■ WHAT IS EXPECTED ■
Where a line of the data below has the string "female", copy that line.

■ RECORD SET ■
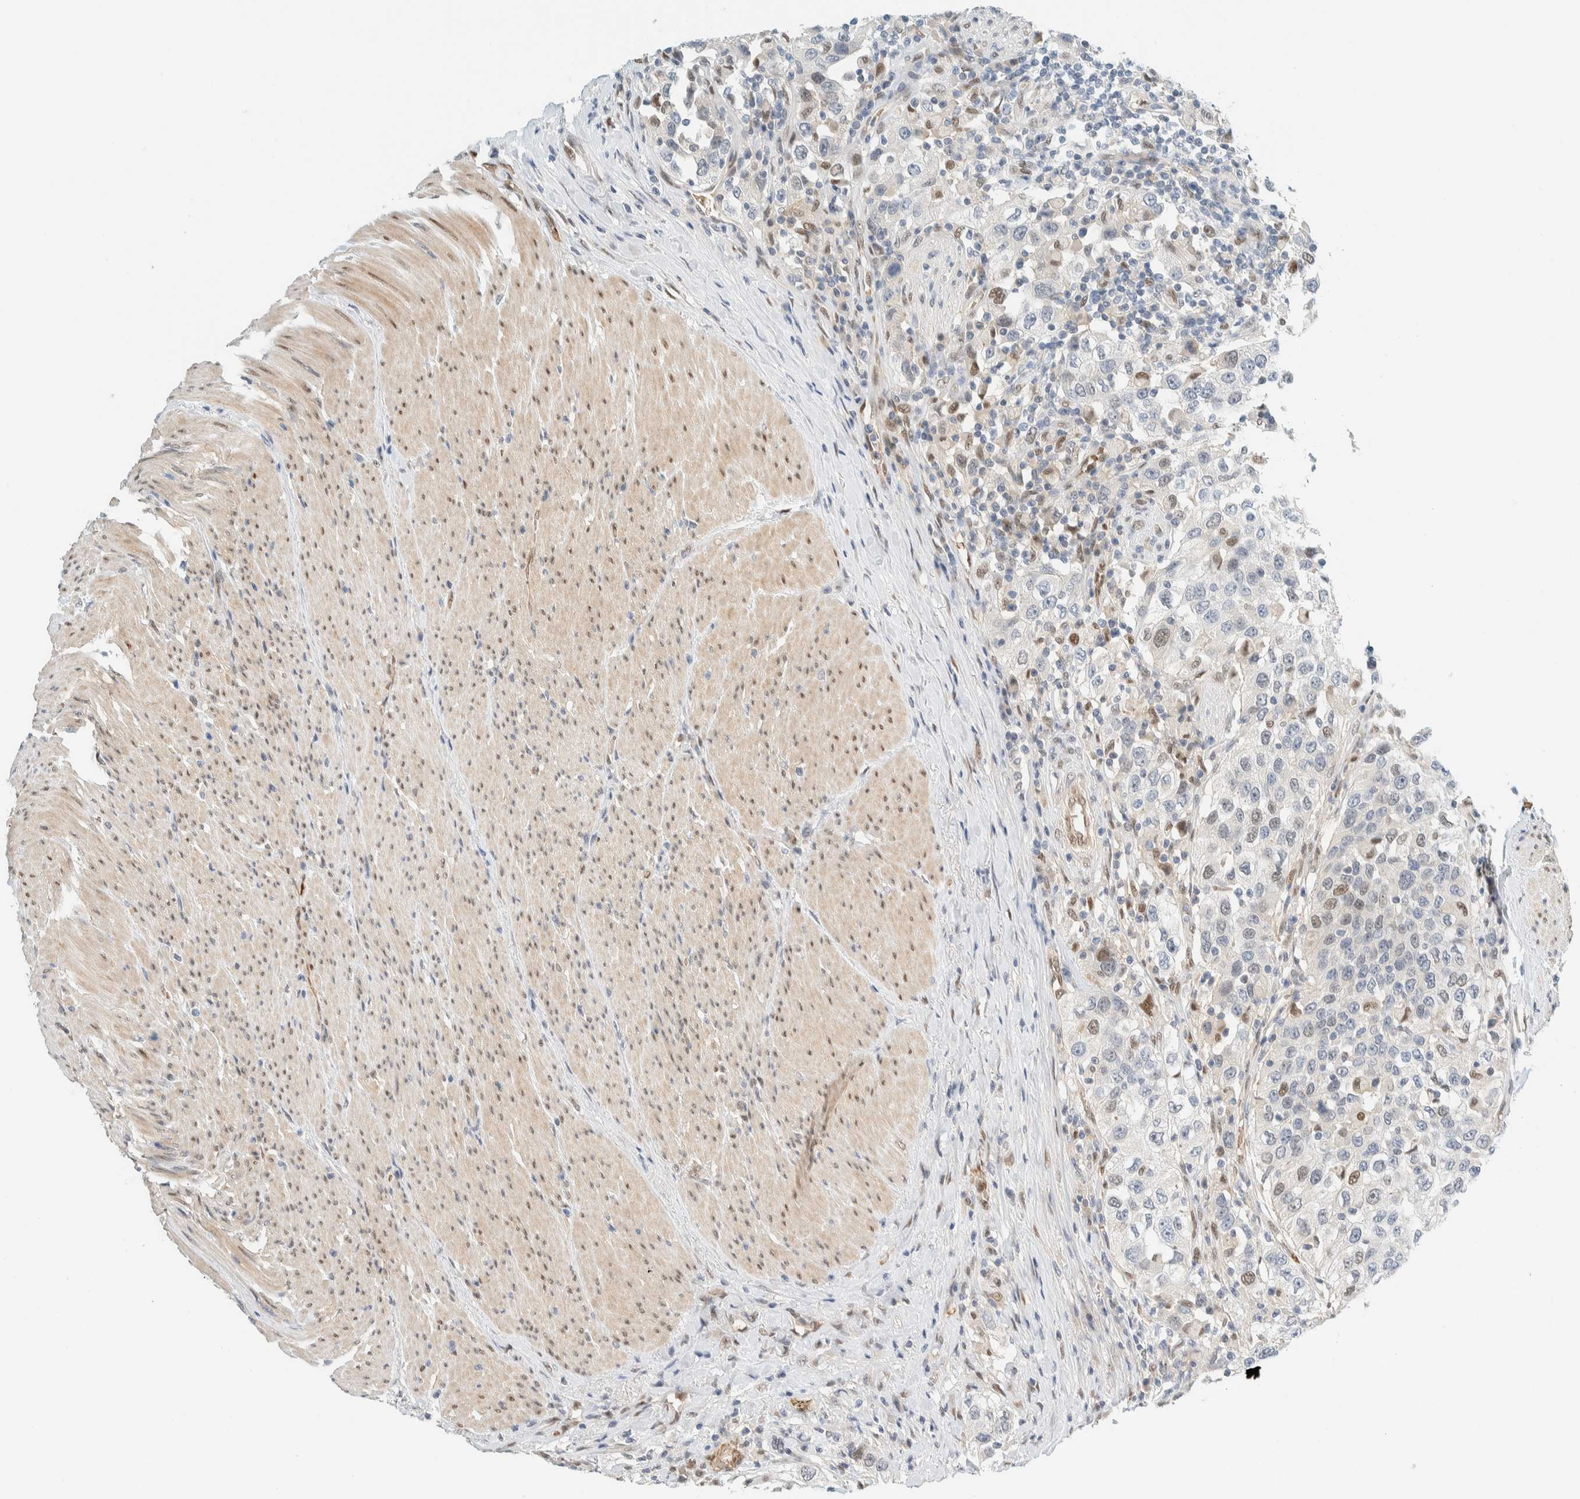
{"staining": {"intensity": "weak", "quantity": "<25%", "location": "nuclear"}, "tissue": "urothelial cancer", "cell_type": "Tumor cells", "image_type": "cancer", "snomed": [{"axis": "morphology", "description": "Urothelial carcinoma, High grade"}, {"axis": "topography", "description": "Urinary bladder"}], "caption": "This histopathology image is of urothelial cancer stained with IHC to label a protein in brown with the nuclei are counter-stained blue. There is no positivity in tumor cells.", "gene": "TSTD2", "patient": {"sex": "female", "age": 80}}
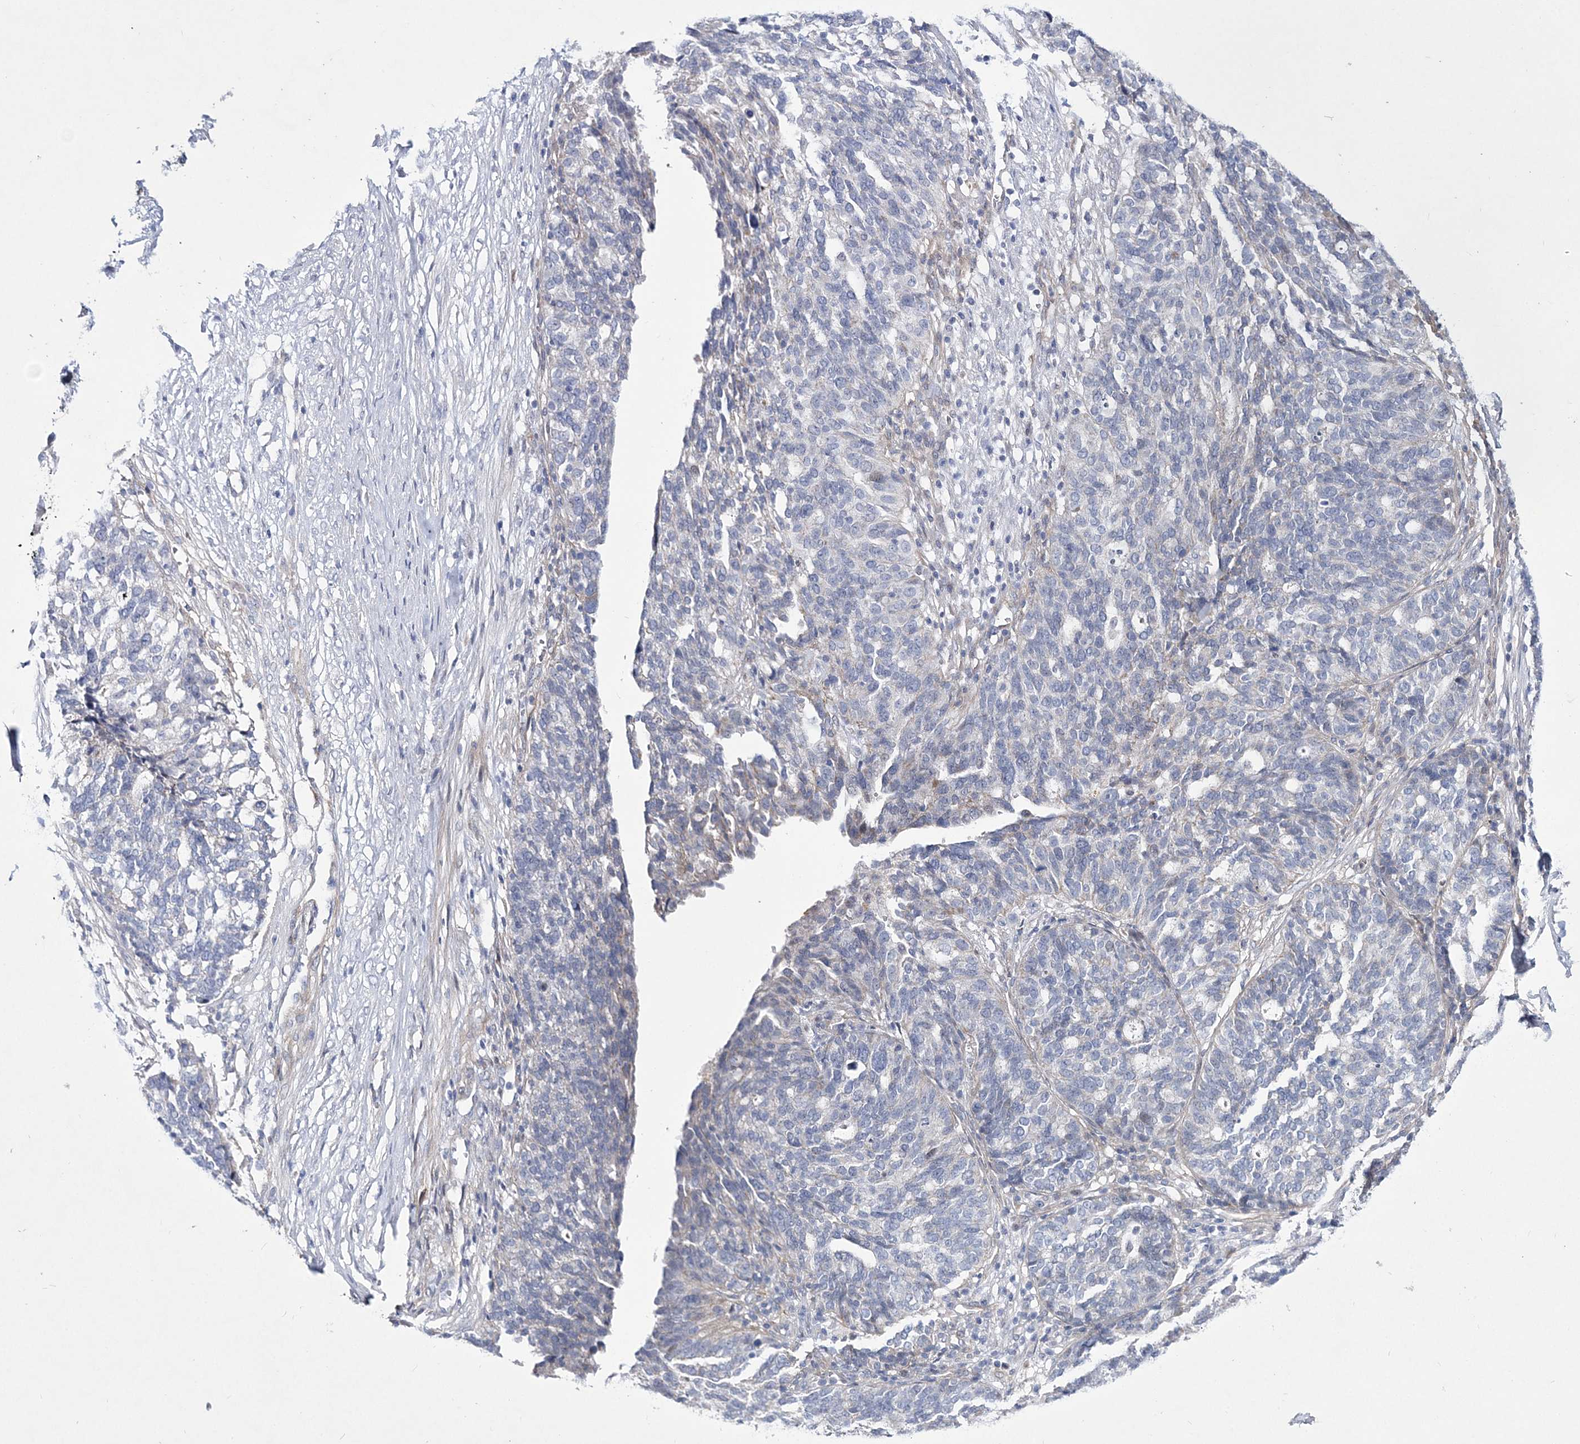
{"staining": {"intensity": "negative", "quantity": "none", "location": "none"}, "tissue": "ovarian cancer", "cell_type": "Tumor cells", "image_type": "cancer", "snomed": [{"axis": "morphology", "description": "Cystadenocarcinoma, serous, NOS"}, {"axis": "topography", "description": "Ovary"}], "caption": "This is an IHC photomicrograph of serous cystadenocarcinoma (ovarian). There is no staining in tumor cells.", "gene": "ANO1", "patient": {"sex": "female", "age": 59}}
--
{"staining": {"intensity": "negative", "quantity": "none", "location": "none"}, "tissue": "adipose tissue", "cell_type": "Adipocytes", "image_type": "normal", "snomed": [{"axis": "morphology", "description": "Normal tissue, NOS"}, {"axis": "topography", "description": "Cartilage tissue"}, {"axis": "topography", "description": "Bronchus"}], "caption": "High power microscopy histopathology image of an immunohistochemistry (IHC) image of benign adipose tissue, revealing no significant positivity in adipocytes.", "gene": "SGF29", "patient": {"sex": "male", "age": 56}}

■ RESPONSE BELOW ■
{"staining": {"intensity": "weak", "quantity": "<25%", "location": "nuclear"}, "tissue": "urothelial cancer", "cell_type": "Tumor cells", "image_type": "cancer", "snomed": [{"axis": "morphology", "description": "Urothelial carcinoma, High grade"}, {"axis": "topography", "description": "Urinary bladder"}], "caption": "This histopathology image is of urothelial cancer stained with IHC to label a protein in brown with the nuclei are counter-stained blue. There is no positivity in tumor cells.", "gene": "TSTD2", "patient": {"sex": "female", "age": 80}}
{"staining": {"intensity": "negative", "quantity": "none", "location": "none"}, "tissue": "ovarian cancer", "cell_type": "Tumor cells", "image_type": "cancer", "snomed": [{"axis": "morphology", "description": "Cystadenocarcinoma, serous, NOS"}, {"axis": "topography", "description": "Ovary"}], "caption": "This is an IHC photomicrograph of serous cystadenocarcinoma (ovarian). There is no staining in tumor cells.", "gene": "ANO1", "patient": {"sex": "female", "age": 59}}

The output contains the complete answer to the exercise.